The newspaper quoted “sources within the Chinese Communist Party” as saying that the reason for the move was that “Xi Jinping has weakened the influence of retired seniors in the process of centralizing power, and these seniors are trying to steer decisions in their favor. “As Xi Jinping gradually dominates, the influence of the aging Jiang Zemin has weakened, and when Jiang dies, it could further change the power structure within the party, making his family and cronies more vulnerable to purges.”
According to current affairs commentator Li Linyi, the CCP’s infighting tends to intensify as Xi Jinping becomes more and more powerful within the CCP. In a short period of time, the China Daily report touched on each of the two major factions within the CCP, namely Xi Jinping’s faction and Jiang Zemin’s faction. The ones who are in the forefront are Xi’s cousin and Jiang’s grandson, and it cannot be ruled out that someone within the CCP is feeding them.
Li Linyi said that since the beginning of Xi’s rise to power, the two sides have been fighting for political status and power, which ended with the defeat of Jiang’s faction, including the arrest of Zhou Yongkang and other senior officials. Now, due to Xi’s left turn, Xi and Jiang’s interests in the economic sphere clash fiercely, as evidenced by the re-burst of news about the Crown Group, Xi preventing Jiang’s grandson from raking in money through investments in the Ant Group, and Boyu Group transferring funds to Singapore.
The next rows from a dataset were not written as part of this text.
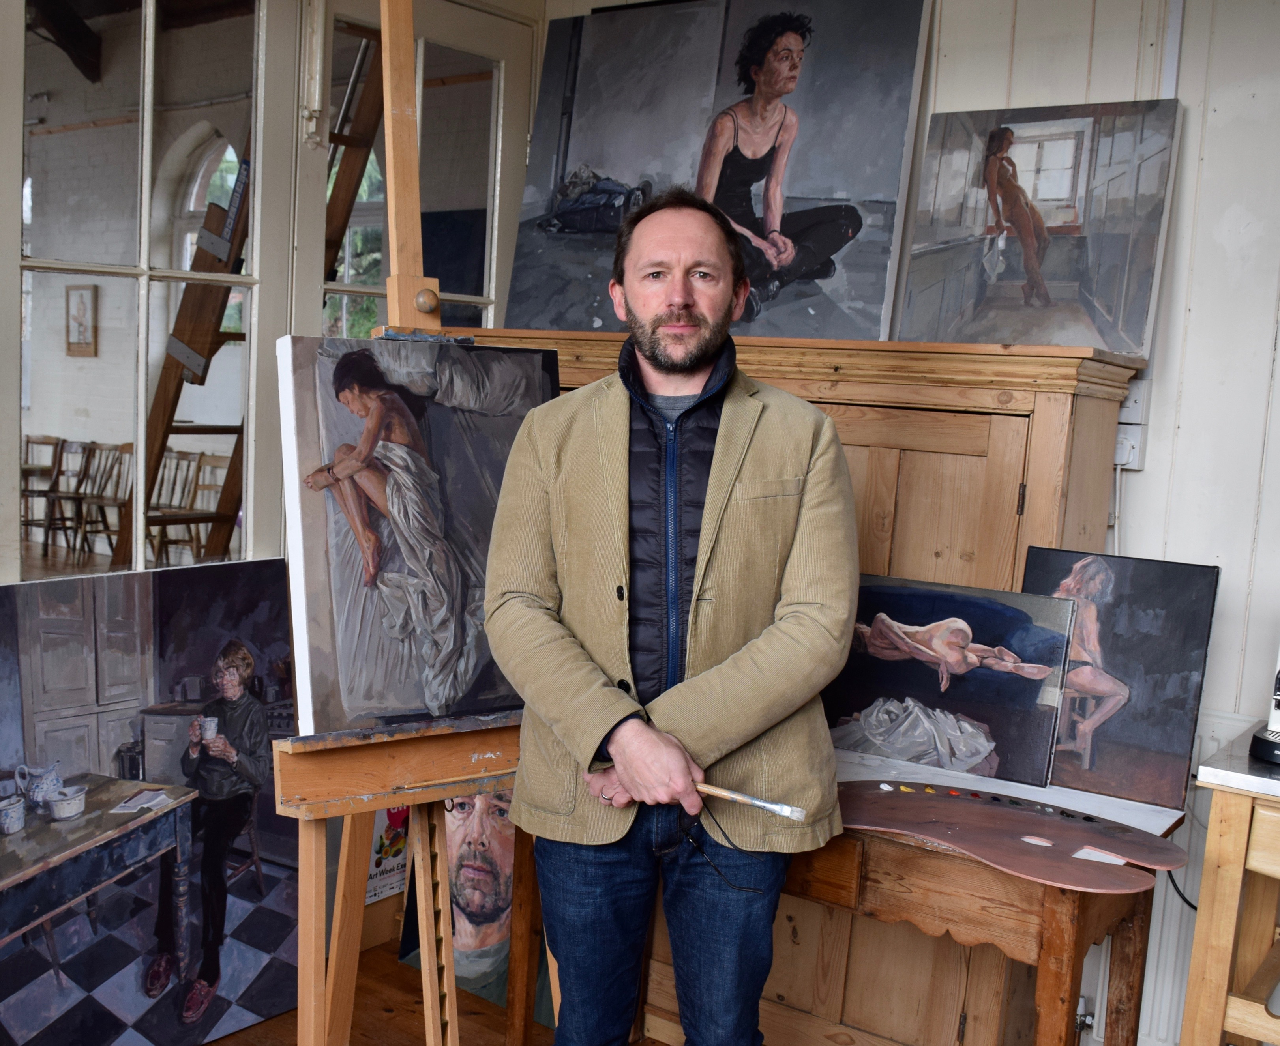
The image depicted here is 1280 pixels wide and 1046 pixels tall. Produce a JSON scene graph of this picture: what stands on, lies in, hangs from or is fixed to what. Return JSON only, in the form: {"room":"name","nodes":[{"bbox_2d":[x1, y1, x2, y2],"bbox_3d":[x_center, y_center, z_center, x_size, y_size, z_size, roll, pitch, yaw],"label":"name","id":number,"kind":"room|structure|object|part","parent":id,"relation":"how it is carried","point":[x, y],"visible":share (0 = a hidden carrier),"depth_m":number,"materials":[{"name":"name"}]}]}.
{"room":"workshop","nodes":[
{"label":"workshop","id":0,"kind":"room"},
{"bbox_2d":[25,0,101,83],"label":"wooden beam","id":1,"kind":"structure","parent":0,"point":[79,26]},
{"bbox_2d":[65,282,98,357],"bbox_3d":[-3.916,-1.401,8.256,0.290,0.486,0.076,8,8,37],"label":"framed picture","id":2,"kind":"object","parent":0,"point":[81,302],"visible":0.97,"depth_m":8.24},
{"bbox_2d":[0,0,542,943],"bbox_3d":[-1.439,-0.233,2.523,0.242,2.859,3.381,8,8,37],"label":"left wall","id":3,"kind":"structure","parent":0,"point":[20,48],"depth_m":2.91,"materials":[{"name":"white paint"}]},
{"bbox_2d":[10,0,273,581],"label":"glass door","id":4,"kind":"structure","parent":3,"relation":"in","point":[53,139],"depth_m":2.71,"materials":[{"name":"clear glass"}]},
{"bbox_2d":[364,805,410,906],"bbox_3d":[-0.679,0.839,3.163,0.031,0.323,0.221,8,8,37],"label":"poster","id":5,"kind":"object","parent":3,"relation":"attached to","point":[372,892],"visible":0.4,"depth_m":3.16,"materials":[{"name":"paper"}]},
{"bbox_2d":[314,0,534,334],"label":"glass door","id":6,"kind":"structure","parent":3,"relation":"in","point":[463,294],"depth_m":3.30,"materials":[{"name":"glass"}]},
{"bbox_2d":[202,934,643,1045],"bbox_3d":[-0.173,1.420,1.151,4.805,0.107,4.387,8,8,37],"label":"floor","id":7,"kind":"structure","parent":0,"point":[208,1044],"depth_m":2.80,"materials":[{"name":"brown wood"}]},
{"bbox_2d":[0,560,297,1045],"bbox_3d":[-1.152,0.645,2.507,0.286,1.009,1.017,8,8,37],"label":"painting","id":8,"kind":"object","parent":7,"relation":"on","point":[34,662],"visible":0.96,"depth_m":2.52},
{"bbox_2d":[269,0,550,1045],"bbox_3d":[-0.383,0.052,2.069,0.606,2.377,0.602,8,8,37],"label":"easel","id":9,"kind":"object","parent":7,"relation":"on","point":[353,856],"visible":0.76,"depth_m":2.02,"materials":[{"name":"brown wood"}]},
{"bbox_2d":[275,334,563,737],"bbox_3d":[-0.345,0.005,2.039,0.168,0.652,0.551,8,8,37],"label":"painting","id":10,"kind":"object","parent":9,"relation":"on","point":[344,643],"visible":0.9,"depth_m":1.96},
{"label":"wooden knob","id":11,"kind":"part","parent":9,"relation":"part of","materials":[{"name":"brown wood"}]},
{"bbox_2d":[400,784,562,1021],"bbox_3d":[-0.366,0.842,2.937,0.587,0.671,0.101,8,8,37],"label":"portrait painting","id":12,"kind":"object","parent":7,"relation":"on","point":[488,953],"visible":0.42,"depth_m":2.93},
{"bbox_2d":[482,191,857,1045],"bbox_3d":[0.027,0.360,2.046,0.595,1.728,0.633,0,7,-23],"label":"man","id":13,"kind":"object","parent":7,"relation":"on","point":[616,740],"visible":0.99,"depth_m":1.88},
{"bbox_2d":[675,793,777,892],"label":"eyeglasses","id":14,"kind":"object","parent":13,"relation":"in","point":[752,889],"visible":0.79,"depth_m":1.90,"materials":[{"name":"black plastic"}]},
{"bbox_2d":[691,780,806,820],"bbox_3d":[0.146,0.443,1.907,0.243,0.027,0.032,6,7,27],"label":"paintbrush","id":15,"kind":"object","parent":13,"relation":"in","point":[710,790],"visible":0.87,"depth_m":1.88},
{"bbox_2d":[465,324,1150,1045],"bbox_3d":[0.272,0.389,2.846,1.486,1.596,0.474,8,8,37],"label":"wooden cabinet","id":16,"kind":"object","parent":7,"relation":"on","point":[982,466],"visible":0.36,"depth_m":2.48,"materials":[{"name":"brown wood"}]},
{"bbox_2d":[496,0,927,339],"bbox_3d":[0.152,-0.905,2.948,1.017,0.922,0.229,8,8,37],"label":"painting","id":17,"kind":"object","parent":16,"relation":"on","point":[577,131],"visible":0.96,"depth_m":2.87},
{"bbox_2d":[893,97,1180,355],"bbox_3d":[0.840,-0.630,2.542,0.559,0.533,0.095,8,8,37],"label":"painting","id":18,"kind":"object","parent":16,"relation":"on","point":[1073,192],"visible":0.98,"depth_m":2.51},
{"bbox_2d":[785,742,1189,1045],"bbox_3d":[0.459,0.842,2.255,0.998,0.704,0.582,8,8,37],"label":"wooden table","id":19,"kind":"object","parent":7,"relation":"on","point":[1071,945],"visible":0.59,"depth_m":2.01,"materials":[{"name":"brown wood"}]},
{"bbox_2d":[826,571,1079,788],"bbox_3d":[0.592,0.302,2.361,0.515,0.334,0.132,8,8,37],"label":"painting","id":20,"kind":"object","parent":19,"relation":"on","point":[876,624],"visible":0.91,"depth_m":2.32},
{"bbox_2d":[830,778,1190,894],"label":"palette","id":21,"kind":"object","parent":19,"relation":"on","point":[1034,820],"visible":0.96,"depth_m":1.99,"materials":[{"name":"brown wood"}]},
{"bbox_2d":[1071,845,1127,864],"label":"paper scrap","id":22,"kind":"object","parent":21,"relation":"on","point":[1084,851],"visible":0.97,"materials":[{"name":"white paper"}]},
{"bbox_2d":[1021,545,1220,810],"bbox_3d":[0.878,0.282,2.263,0.379,0.434,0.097,8,8,37],"label":"painting","id":23,"kind":"object","parent":19,"relation":"on","point":[1065,735],"visible":0.85,"depth_m":2.22},
{"bbox_2d":[1180,732,1279,1045],"bbox_3d":[1.365,0.873,1.994,0.785,0.859,0.524,8,8,37],"label":"side table","id":24,"kind":"object","parent":7,"relation":"on","point":[1192,1011],"visible":0.99,"depth_m":1.99,"materials":[{"name":"brown wood"}]},
{"bbox_2d":[1248,646,1279,767],"bbox_3d":[1.200,0.249,2.078,0.191,0.347,0.189,8,8,37],"label":"coffee machine","id":25,"kind":"object","parent":24,"relation":"on","point":[1275,720],"visible":1,"depth_m":2.08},
{"bbox_2d":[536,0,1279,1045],"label":"wall","id":26,"kind":"structure","parent":0,"point":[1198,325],"depth_m":2.51,"materials":[{"name":"white paint"}]},
{"bbox_2d":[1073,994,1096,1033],"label":"radiator valve","id":27,"kind":"object","parent":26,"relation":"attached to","point":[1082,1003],"visible":0.61,"depth_m":2.65,"materials":[{"name":"metal"}]},
{"bbox_2d":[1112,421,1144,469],"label":"wall socket","id":28,"kind":"object","parent":26,"relation":"attached to","point":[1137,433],"visible":0.59,"depth_m":2.53,"materials":[{"name":"white plastic"}]},
{"bbox_2d":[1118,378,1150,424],"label":"wall socket","id":29,"kind":"object","parent":26,"relation":"attached to","point":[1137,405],"visible":0.64,"depth_m":2.52,"materials":[{"name":"white plastic"}]},
{"bbox_2d":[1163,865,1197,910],"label":"power cord","id":30,"kind":"object","parent":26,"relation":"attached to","point":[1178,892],"visible":0.39,"depth_m":2.55,"materials":[{"name":"black plastic"}]},
{"bbox_2d":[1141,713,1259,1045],"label":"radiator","id":31,"kind":"object","parent":26,"relation":"attached to","point":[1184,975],"visible":0.34,"depth_m":2.53,"materials":[{"name":"white paint"}]},
{"label":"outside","id":32,"kind":"structure","parent":0,"visible":0},
{"bbox_2d":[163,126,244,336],"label":"arched window","id":33,"kind":"structure","parent":32,"point":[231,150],"depth_m":7.54,"materials":[{"name":"white"}]},
{"label":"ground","id":34,"kind":"structure","parent":32,"visible":0},
{"bbox_2d":[19,432,67,544],"bbox_3d":[-4.489,-0.204,8.576,0.470,0.838,0.471,8,8,37],"label":"wooden chair","id":35,"kind":"object","parent":34,"relation":"on","point":[45,438],"visible":0.77,"depth_m":8.60,"materials":[{"name":"brown wood"}]},
{"bbox_2d":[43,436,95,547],"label":"wooden chair","id":36,"kind":"object","parent":34,"relation":"on","point":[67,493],"visible":0.75,"depth_m":8.40,"materials":[{"name":"brown wood"}]},
{"bbox_2d":[71,439,133,559],"bbox_3d":[-3.520,-0.100,7.707,0.464,0.856,0.461,8,8,37],"label":"wooden chair","id":37,"kind":"object","parent":34,"relation":"on","point":[109,499],"visible":0.76,"depth_m":7.78,"materials":[{"name":"brown wood"}]},
{"bbox_2d":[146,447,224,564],"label":"wooden chair","id":38,"kind":"object","parent":34,"relation":"on","point":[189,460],"visible":0.64,"depth_m":6.87,"materials":[{"name":"brown wood"}]},
{"bbox_2d":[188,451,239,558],"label":"wooden chair","id":39,"kind":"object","parent":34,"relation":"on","point":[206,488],"visible":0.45,"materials":[{"name":"brown wood"}]},
{"bbox_2d":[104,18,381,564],"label":"ladder","id":40,"kind":"object","parent":34,"relation":"on","point":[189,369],"visible":0.47,"depth_m":3.71,"materials":[{"name":"brown wood"}]},
{"bbox_2d":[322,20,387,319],"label":"window pane","id":41,"kind":"object","parent":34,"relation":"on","point":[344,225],"visible":0.26,"depth_m":3.95,"materials":[{"name":"clear glass"}]}
]}

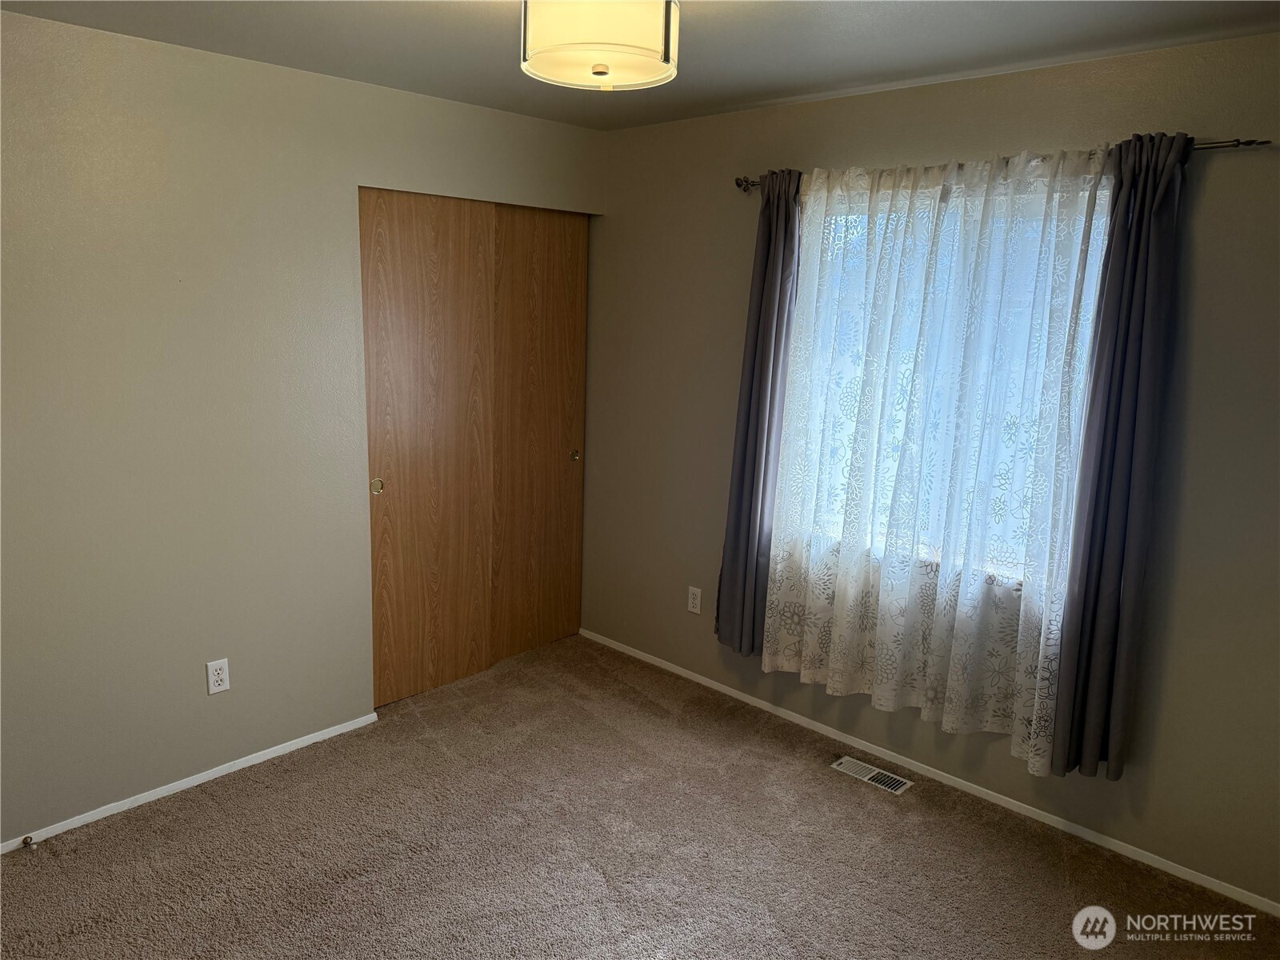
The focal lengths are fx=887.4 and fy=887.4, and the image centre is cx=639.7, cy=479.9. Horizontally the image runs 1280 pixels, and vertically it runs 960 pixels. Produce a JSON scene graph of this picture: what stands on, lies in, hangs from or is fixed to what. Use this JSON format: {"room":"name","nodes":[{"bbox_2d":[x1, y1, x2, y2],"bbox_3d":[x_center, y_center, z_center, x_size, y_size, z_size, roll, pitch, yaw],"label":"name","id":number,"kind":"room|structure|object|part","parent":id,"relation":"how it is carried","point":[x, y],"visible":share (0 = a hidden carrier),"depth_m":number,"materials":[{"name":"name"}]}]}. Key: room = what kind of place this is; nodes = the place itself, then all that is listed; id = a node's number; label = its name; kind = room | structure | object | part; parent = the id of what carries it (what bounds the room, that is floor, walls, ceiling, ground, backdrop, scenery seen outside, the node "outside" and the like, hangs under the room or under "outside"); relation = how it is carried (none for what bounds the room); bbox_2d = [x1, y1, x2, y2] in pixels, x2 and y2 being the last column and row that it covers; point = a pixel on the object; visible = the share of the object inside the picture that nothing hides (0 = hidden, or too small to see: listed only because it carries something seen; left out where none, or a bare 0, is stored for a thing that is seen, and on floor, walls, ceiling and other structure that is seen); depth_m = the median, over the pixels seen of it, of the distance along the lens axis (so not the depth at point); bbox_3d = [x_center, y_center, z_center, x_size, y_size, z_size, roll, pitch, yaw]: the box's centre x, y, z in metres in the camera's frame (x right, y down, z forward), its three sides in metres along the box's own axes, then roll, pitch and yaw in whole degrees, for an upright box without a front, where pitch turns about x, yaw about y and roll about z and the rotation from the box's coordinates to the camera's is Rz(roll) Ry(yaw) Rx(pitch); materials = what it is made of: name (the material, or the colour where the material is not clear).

Jiang Zemin’s family continues to rake in money in China
Although Boyu Capital has moved some of its operations to Singapore, it now continues to rake in money in China.
A Reuters report on Feb. 24 cited three people familiar with the matter as saying that Boyu Capital is raising a new China-focused fund with a target of raising as much as $6 billion.
The dollar-denominated fund, the fifth and largest of Boyu Capital’s funds, is likely to close in the near future, one of the sources said.
Alvin Jiang, son of Jiang Mianheng, founded the Hong Kong-based private equity fund Boyu Capital in 2010. Over the past 10 years, Boyu Capital has turned the Jiang family’s political connections into a huge business fortune.
Hong Kong tightens money laundering rules at a sensitive time
On Feb. 14, about a week before reports emerged that Boyu Capital had moved its business to Singapore, news broke that Hong Kong was planning to take stricter measures against money laundering.
According to the Financial Times, the Hong Kong government is studying revising the requirement for foreign financial institutions or advisors to check the accounts of their politically connected persons (PEPs) from the current requirement of only “PEPs outside China to PEPs outside Hong Kong”.
This would also mean stricter anti-money laundering scrutiny of the bank account transactions of Chinese Communist Party officials in Hong Kong in the future.
According to the report, the rule change will make it more difficult for anyone associated with the Chinese Communist Party to transfer funds to or within Hong Kong without having their identity, public functions, associates and relatives checked.